What you need to do: Only lines with the word "CROSS" are wanted; copy each of them from the listing below.
[[ Material provided open ]]
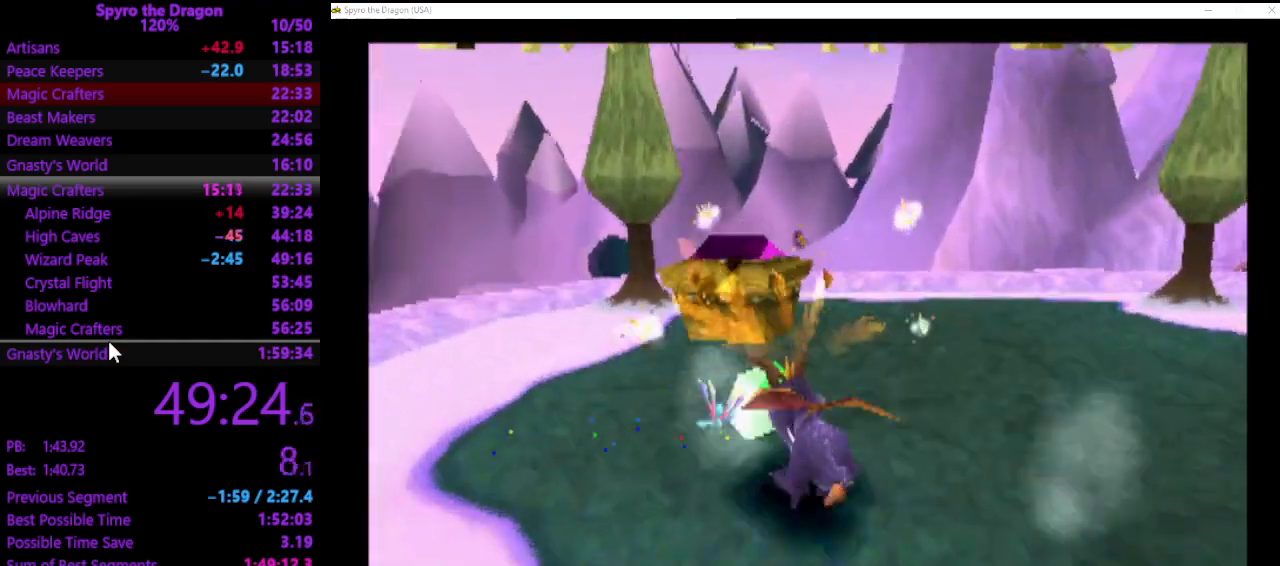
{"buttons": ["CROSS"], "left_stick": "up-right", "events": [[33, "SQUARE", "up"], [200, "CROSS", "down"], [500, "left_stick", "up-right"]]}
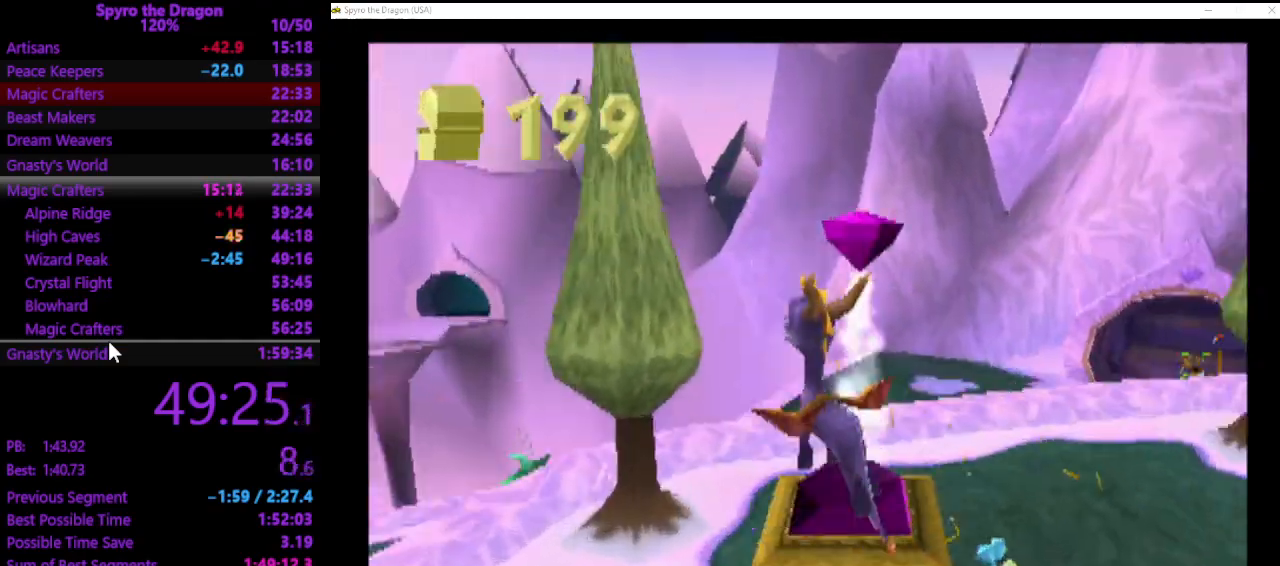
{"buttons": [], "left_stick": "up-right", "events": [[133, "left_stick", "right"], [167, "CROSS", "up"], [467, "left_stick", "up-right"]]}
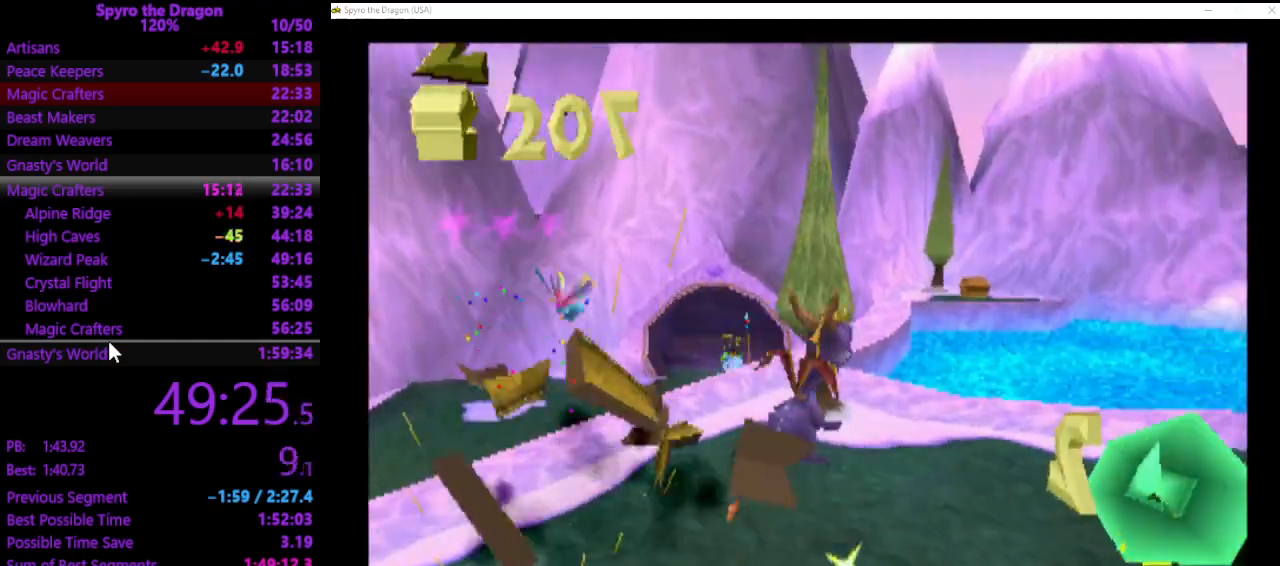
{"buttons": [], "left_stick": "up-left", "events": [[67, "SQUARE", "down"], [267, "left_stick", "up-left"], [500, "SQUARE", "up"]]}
[[ Material provided closed ]]
Output:
{"buttons": ["CROSS"], "left_stick": "up-right", "events": [[33, "SQUARE", "up"], [200, "CROSS", "down"], [500, "left_stick", "up-right"]]}
{"buttons": [], "left_stick": "up-right", "events": [[133, "left_stick", "right"], [167, "CROSS", "up"], [467, "left_stick", "up-right"]]}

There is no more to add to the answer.